Within the listing below, filter for "SQUARE" and copy every matching line.

─── MATERIAL PROVIDED

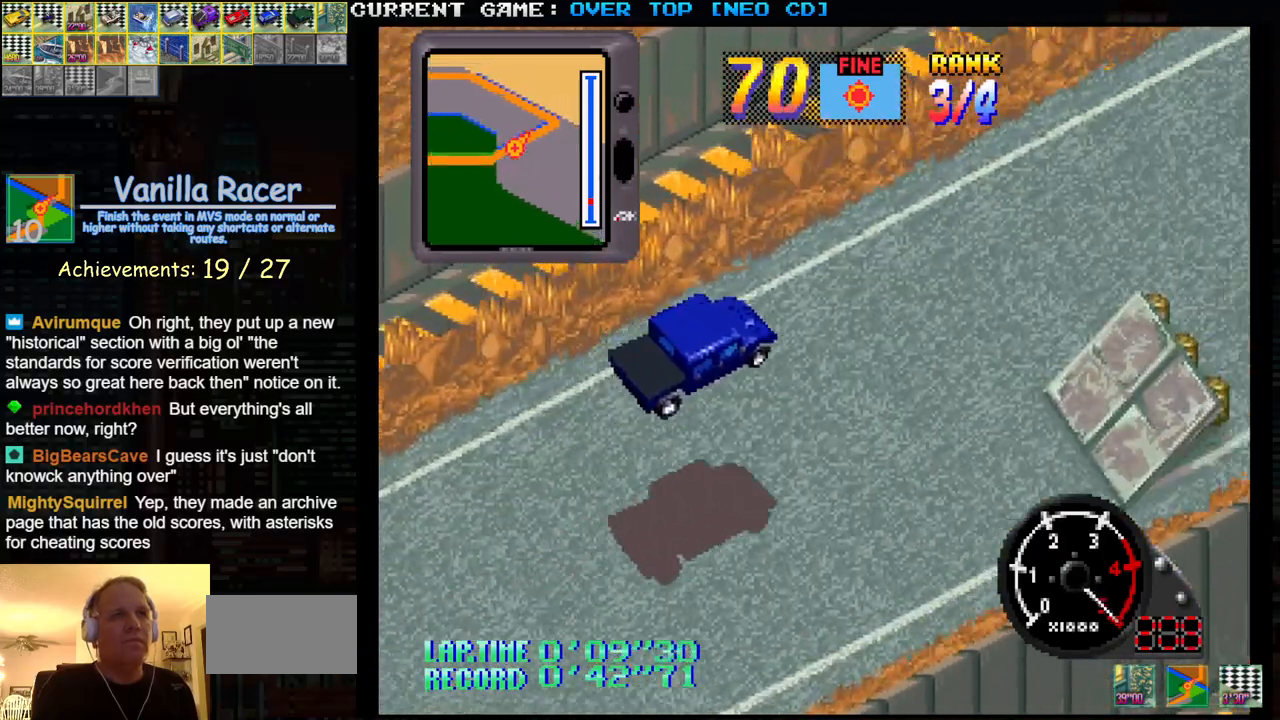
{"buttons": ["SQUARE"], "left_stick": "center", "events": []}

──────
─── MATERIAL PROVIDED

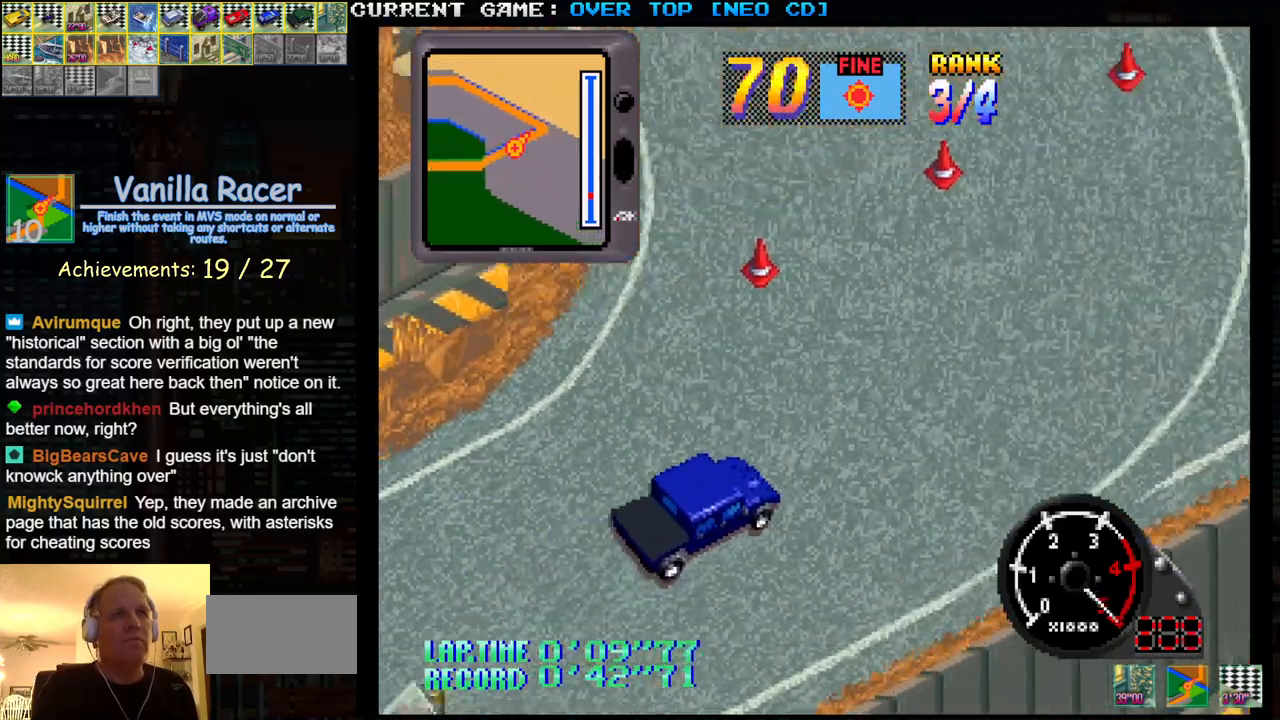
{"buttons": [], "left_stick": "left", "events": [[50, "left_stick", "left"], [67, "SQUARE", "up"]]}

──────
─── MATERIAL PROVIDED

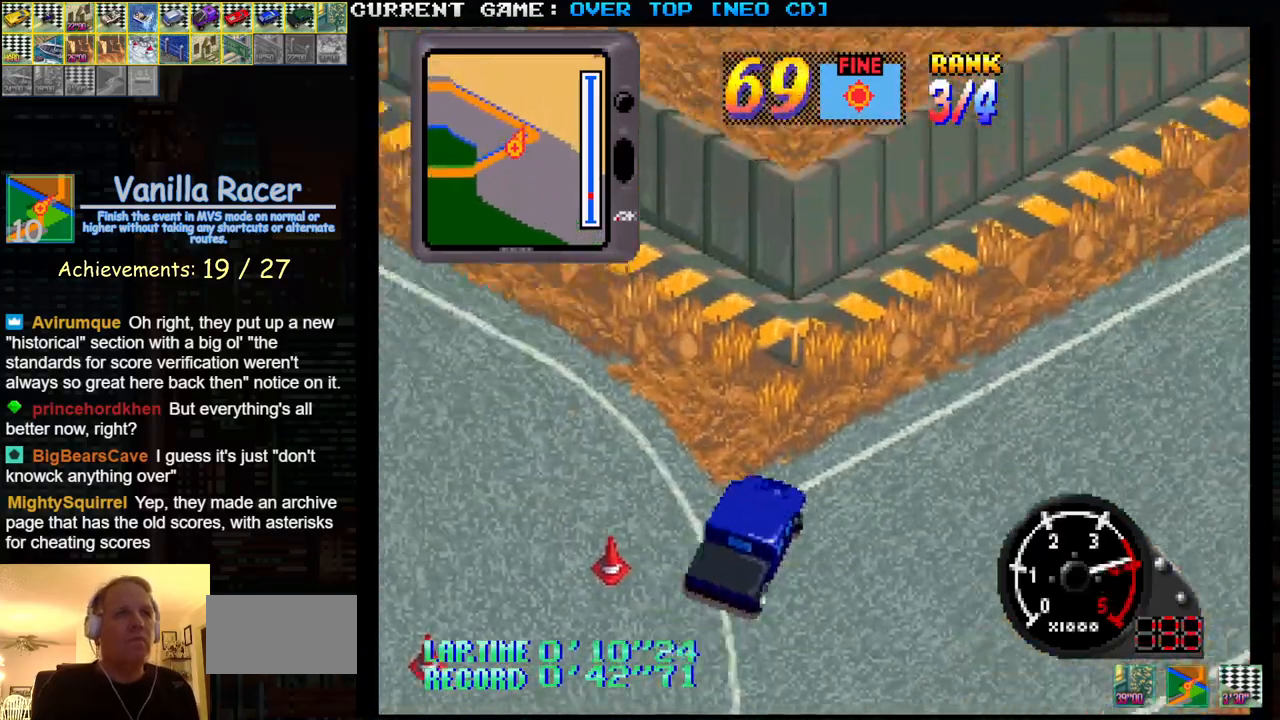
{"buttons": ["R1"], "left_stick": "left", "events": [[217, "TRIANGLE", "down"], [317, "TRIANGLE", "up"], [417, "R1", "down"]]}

──────

#### COMPLETED EXERCISE:
{"buttons": ["SQUARE"], "left_stick": "center", "events": []}
{"buttons": [], "left_stick": "left", "events": [[50, "left_stick", "left"], [67, "SQUARE", "up"]]}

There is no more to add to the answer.